Goals:
1. Reproduce the Java generics notes, everything from "Unlike wildcards, type" down to "say =List<? extends Value&Serializable>.", changing "Employee" to "Worker" throughout that passage.
2. Extend the notes on Java wildcard types, picking up after their final line.

Source extract:

Unlike wildcards, type variables must always be bounded using extends, never super.

List<Integer> is not subtype of List<Number>, not subtype of Collection<Number>, but subtype of Collection<Integer>. It is always ok to convert a parameterized type to a raw type.

The wildcard in =? extends Employee is restricted to subclass of Employee, whereas the wildcard in ? super Manager is restricted to supertypes of Manager.

Unlike a bounded type variable, a bounded wildcard(use type argument wildcard ?) can have only a single bound type either an upper bound or a lower bound. Example, you can not say =List<? extends Value&Serializable>.

List<?> is not List<Object>, but List<? extends Object>.

Unbounded wildcards is wildcards without bounds, like Pair<?>, it has two methods: ? getFirst() and void setFirst(?). The return value of ? getFirst() can only be assigned to an Object, the void setFirst(?) can never be called, not even with an Object.

In contrast to the non-wildcard versions, parameterized types that include a bounded wildcard are related in the way you might have expected. Example, List<? extends Integer> is subtype of List<? extends Number>, which is subtype of List<?>; List<? super Number> is a subtype of List<? super Integer>. In addition, non-wildcard parameterized types are subtype of suitably bounded, wildcard parameterized types. Example, both List<Integer> and List<Number> are subtype of List<? extends Number>.

Typically, parameters use lower-bounded wildcards, while return values use upper bounded wildcards. If there is a constraint between a parameter type and the return type, it may not be possible to use a wildcard.

ArrayList<Manager> ma = new ArrayList<Manager>();
ArrayList<? extends Employee> ea = ma;

ma.add(new Manager());

ea.get(0);
ea.set(0, new Manager()); // error: no suitable method found for set(int,Manager)

Dataset excerpt:
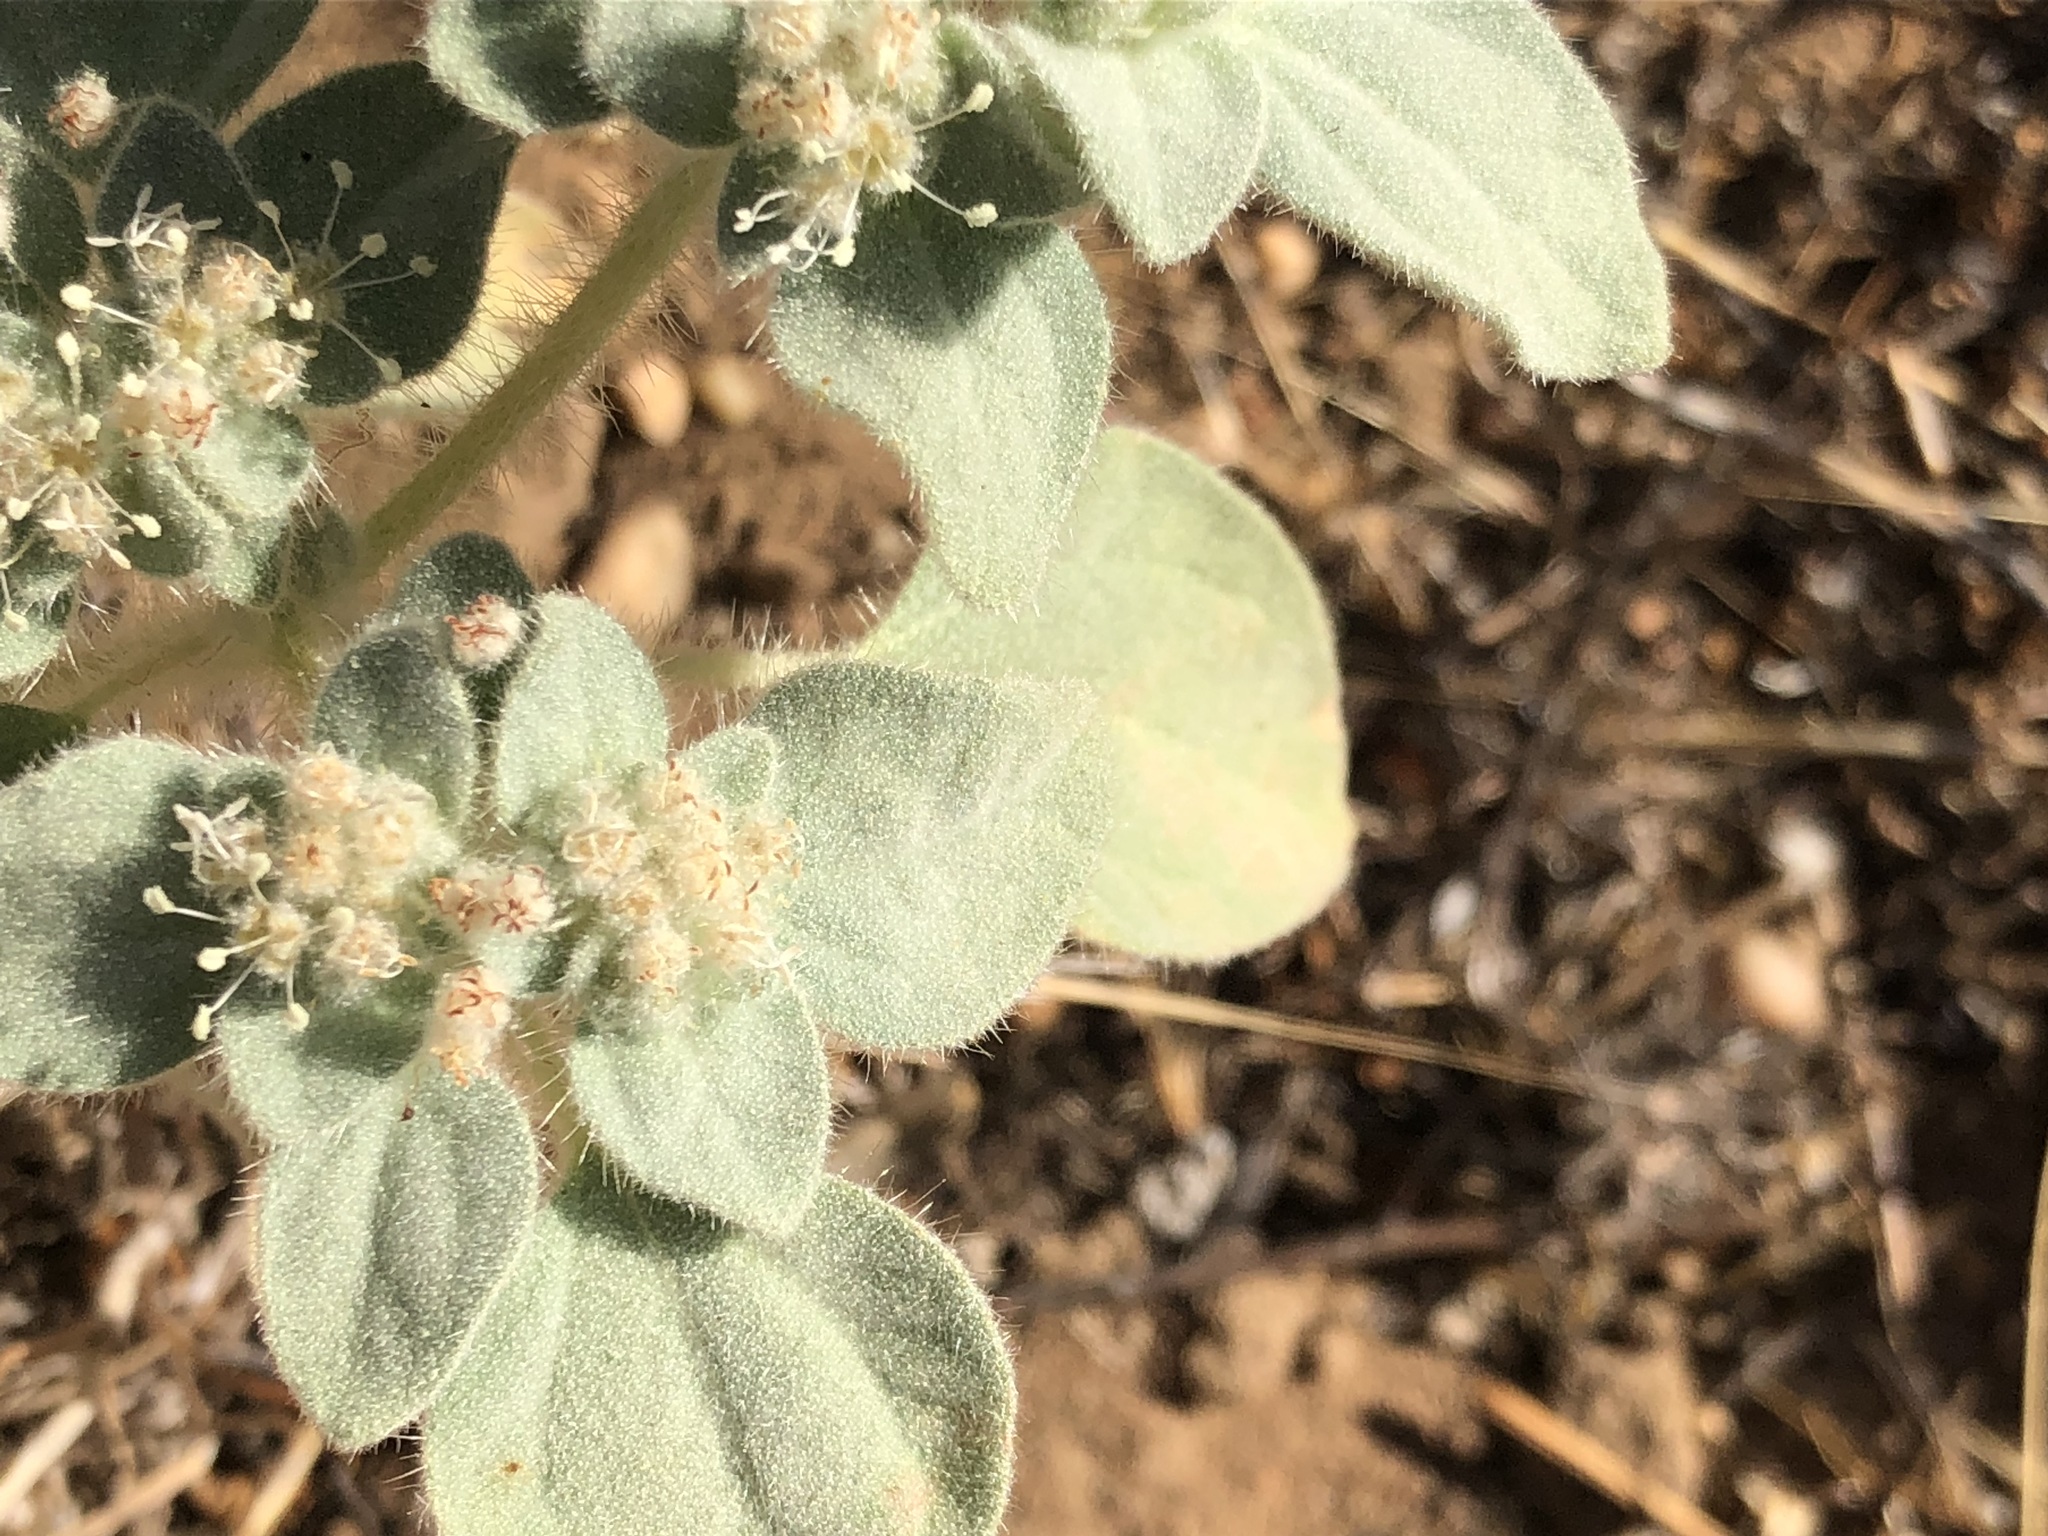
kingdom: Plantae
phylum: Tracheophyta
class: Magnoliopsida
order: Malpighiales
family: Euphorbiaceae
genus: Croton
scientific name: Croton setiger
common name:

Per-task answers:
1.
Unlike wildcards, type variables must always be bounded using extends, never super.

List<Integer> is not subtype of List<Number>, not subtype of Collection<Number>, but subtype of Collection<Integer>. It is always ok to convert a parameterized type to a raw type.

The wildcard in =? extends Worker is restricted to subclass of Worker, whereas the wildcard in ? super Manager is restricted to supertypes of Manager.

Unlike a bounded type variable, a bounded wildcard(use type argument wildcard ?) can have only a single bound type either an upper bound or a lower bound. Example, you can not say =List<? extends Value&Serializable>.

2.
Since wildcard represents an unknown type, you cannot do anything that requires the type to be known. wildcard should not appear at the top level in instance creation expression(new), in explicit type parameters in generic method calls, or in supertypes(extends and implements). Example

LinkedList<?> s = new LinkedList<String>();
s.add("hello"); //comppile error

LinkedList<? extends Number> n = new LinkedList<Number>();
n.add(25);  //commpile error

List<?> list = new ArrayList<?>(); //Compile error
List<List<?>> lists = new ArrayList<List<?>>(); //ok

List<?> list = Lists.<?>factory(); //error
List<List<?>> list = Lists.<List<?>>factory(); //ok

class AnyList extends ArrayList<?> {} // error
class AnyList extends ArrayList<List<?>> {} // ok

In contrast, given a lower-bounded wildcard type, the wildcard is known to be the same as, or super type of, the bound, so adding an element of the same type as the bound is always correct. Example

LinkedList<? super Number> n = new LinkedList<Number>();
n.add(25);

The coversion of the capture of the wildcard to a type is known as capture coversion. Example,

public static void <T> rev(List<T> list) {
  List<T> tmp = new ArrayList<T>(list);
  for(int i=0; i<list.size(); i++){
    list.set(i, tmp.get(list.size()-i-1));
  }
}
public void reverse(List<?> list) { // it is equivalent to rev()
  rev(list); //type variable T of rev() captured the wildcard
}

Some restrictions on when capture conversion can apply:

• capture conversion won't apply if the type parameter is used with more than one method parameter.
• you can only apply capture conversion if the type variable is defined at the top-level of the generic type.

Drop all type parameters from parameterized types, and replace any type variable with the erasure of its bound, or with Object if it has no bound, or with the erasure of the leftmost bound if it has multiple bounds.

There is a single class defination for a generic class, no matter how many different parameterized invocations there may be. For a generic class with a type parameter, say E, this fact has consequences

• cannot use E in the type of a static field or anywhere within a static method or static initializer.
• cannot instantiate E

Erasure process impacts your program in two key areas:

• The runtime actions that can involved generic types
  • cannot instantiate a type represented ony as a type parameter, nor can you create an array of such a type. cannot do new T() or new T[n]
  • cannot create an array whose element type is a parameterized type. new List<String>[1] is illegal. You can use ArrayList instead.
  • cannot use instanceof to see if an object is an instance of a parameterized type.
  • getClass method always returns the raw type
  • cast involving type parameters or parameterized types are replaced with casts to the erasure of that type a cast from Collection<T> to List<T> is ok becuase it does not involve a change to type parameter.
  • a catch clause cannnot declare that it catches an exception represented by a type variable even if the bound on that type variable is an exception type. The exact type of the exception must be known at compile time.
  • a generic class is not allowed to directly extend Throwable
  • cannot use a parameterized type in a class literal expression. like Class c = LinkedList<String>.class.
• Method overloading and overriding
  • definition of "same signature" for two generic methods requires that they have the same number of type variables

  with the same corresponding bounds.

  • two methods have override-equivalent signatures if their signatures are the same, or if the erasures of their

  signatures are the same. A method without generic types can override a method with generic types, but not the other way around.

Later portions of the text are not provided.